Writing from Washington, the correspondent asserted that this effort is motivated by concern on the part of the United States about Arab votes in the forthcoming session of the United Nations General Assembly. He declared that State Department officials hoping for Arab League support on crucial issues before the Assembly were wearing “long faces” chiefly because of the fight in Congress against foreign aid to Arab countries practicing boycott and blockade tactics against Israel and against American enterprises doing business with Israel.

“Chief among the local developments complicating Washington’s relations with the Arab world is a by-product of the current debate on Capitol Hill about the Kennedy Administrations foreign aid program and, more particularly, of insistence on the part of some members of Congress that the United States Treasury should not be tapped for aid to countries that discriminate against American citizens on racial or religious grounds,” the correspondent, Paul Ward, wrote.

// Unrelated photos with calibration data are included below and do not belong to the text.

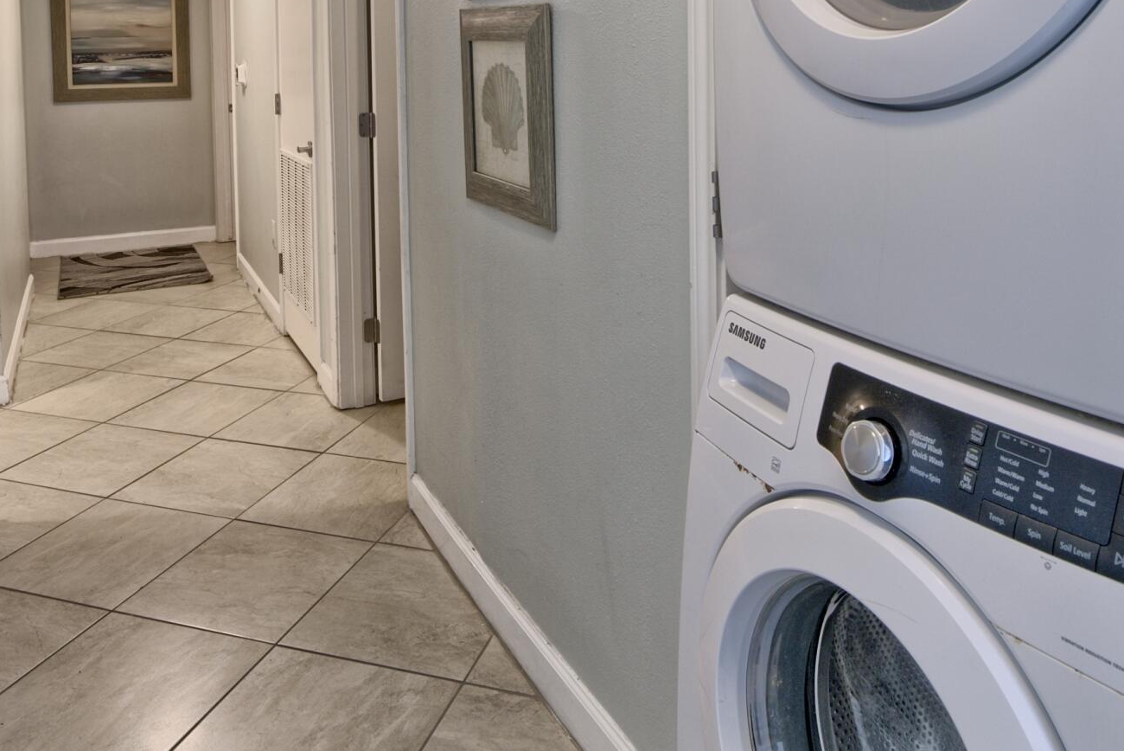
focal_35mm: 30
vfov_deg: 40.7
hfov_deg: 61.9
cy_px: 93
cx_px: 579
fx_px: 937
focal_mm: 13
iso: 500
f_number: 8
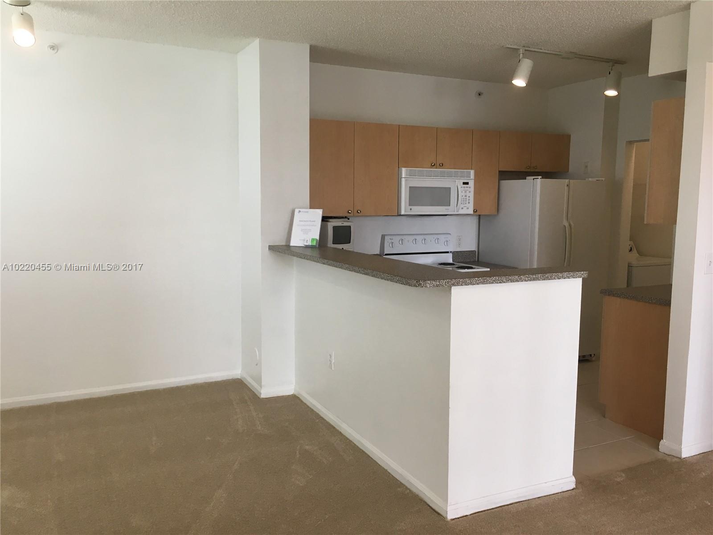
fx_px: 597
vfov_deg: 48.2
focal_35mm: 29
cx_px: 356
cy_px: 268
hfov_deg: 61.7
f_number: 2.2
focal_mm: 4.15
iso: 32
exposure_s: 1/30
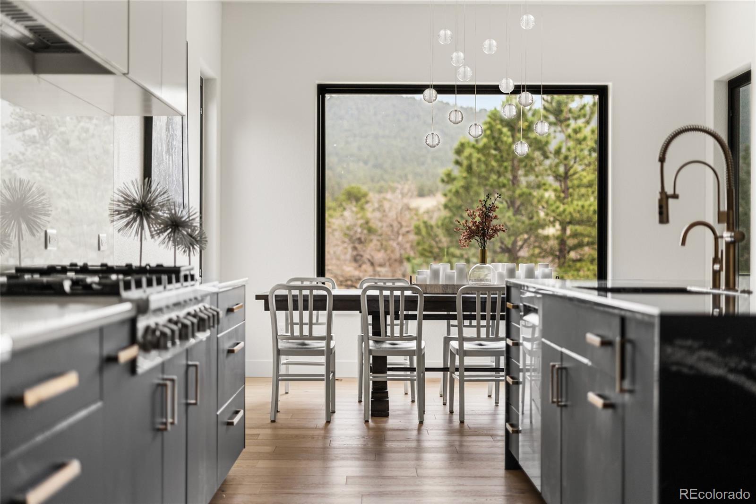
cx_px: 378
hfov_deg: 39.6
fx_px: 1050
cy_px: 252
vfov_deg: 27.0
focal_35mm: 50
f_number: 1.8
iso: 500
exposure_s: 1/100
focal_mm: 50
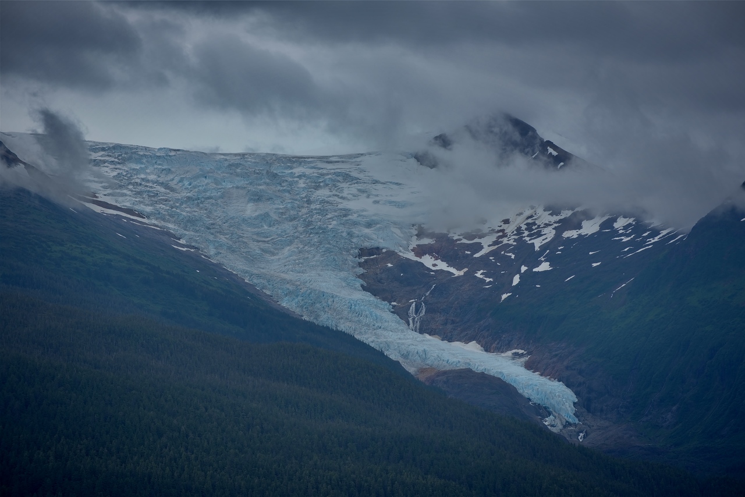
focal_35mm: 140
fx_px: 2898
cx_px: 372
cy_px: 248
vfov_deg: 9.8
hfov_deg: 14.7
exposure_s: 1/400
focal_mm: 140
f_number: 10
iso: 100
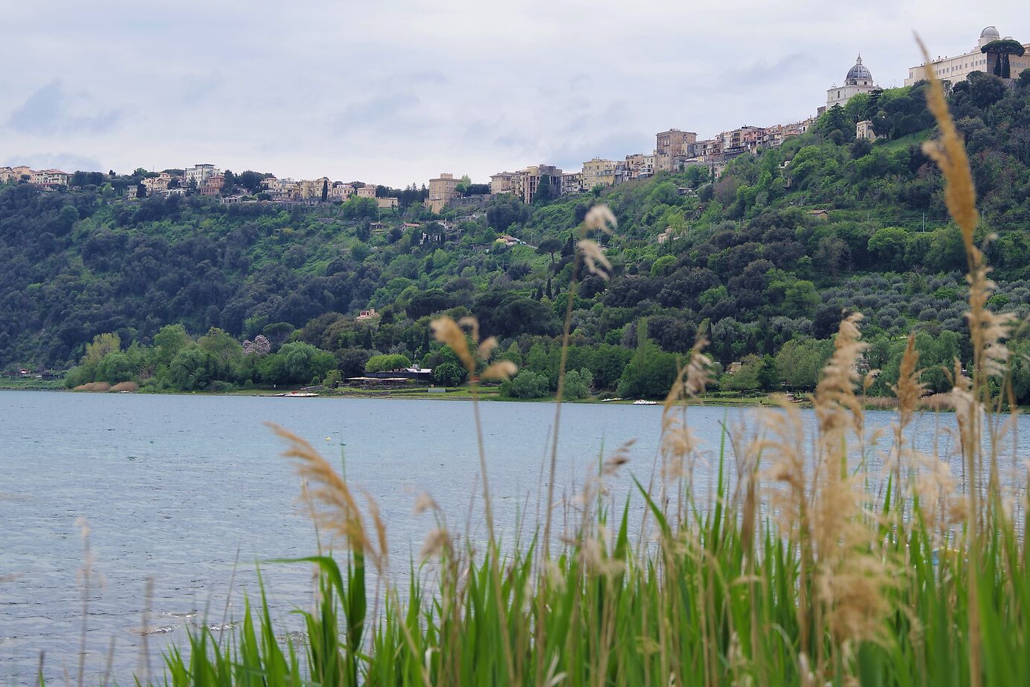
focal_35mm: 91
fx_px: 2603
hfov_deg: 22.3
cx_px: 699
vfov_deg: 15.0
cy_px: 161
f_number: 8
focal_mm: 53
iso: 100
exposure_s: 1/200
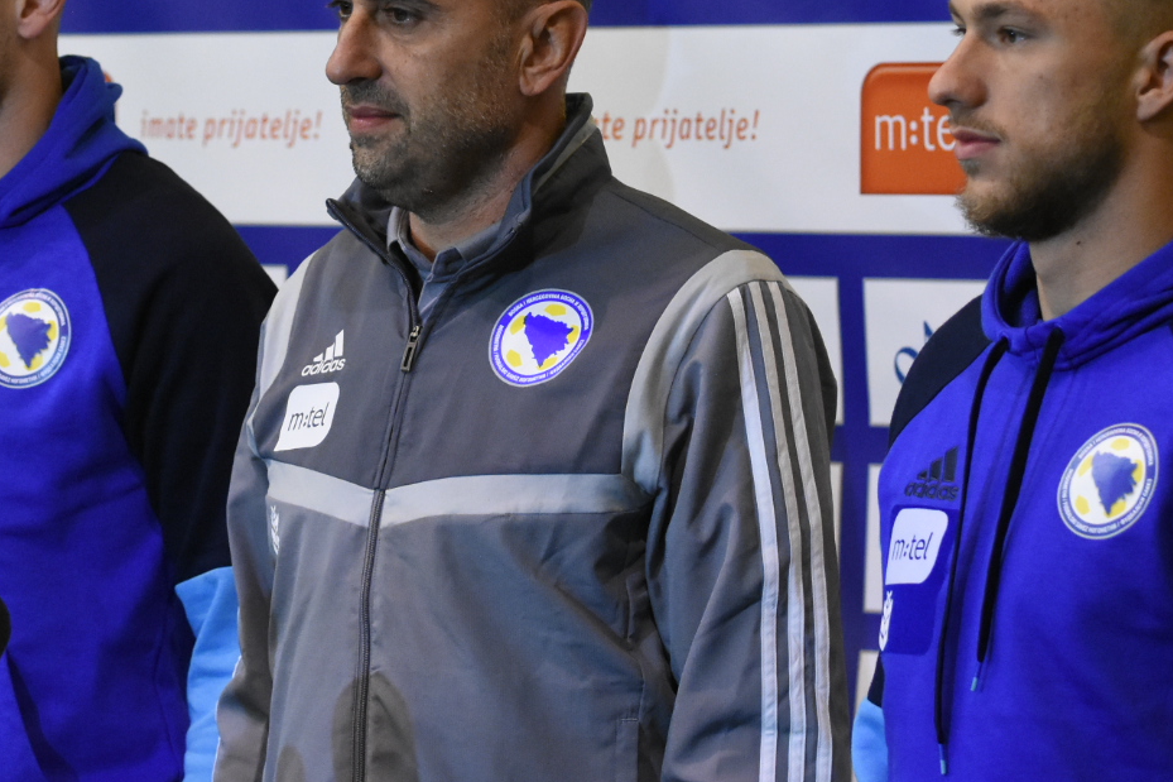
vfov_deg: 6.1
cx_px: 503
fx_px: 7329
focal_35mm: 225
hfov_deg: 9.1
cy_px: 326
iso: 4000
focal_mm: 86
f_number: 4.5
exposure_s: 1/250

Reporting that during recent Senate Foreign Relations Committee hearings, Sen. J. W. Fulbright, Arkansas Democrat, “assailed” the anti-bias clause propose by the White House as “offensive to the Arab world,” the Sun correspondent emphasized that Sen. Fulbright did more than to assail the aforementioned policy declaration as irrelevant to the Foreign Aid bill. “He belabored the point to such an extent that he finally got Phillips Talbot, Assistant Secretary of State for Near Eastern Affairs, and Henry R. Labouisse, International Cooperation Administration director, to agree to deletion of the passage,” the correspondent stressed.

However, Mr. Ward noted, the “opposite kind of reaction” developed in the House Foreign Affairs Committee membership and “a majority of them Judged the Administration’s phraseology was too vague.”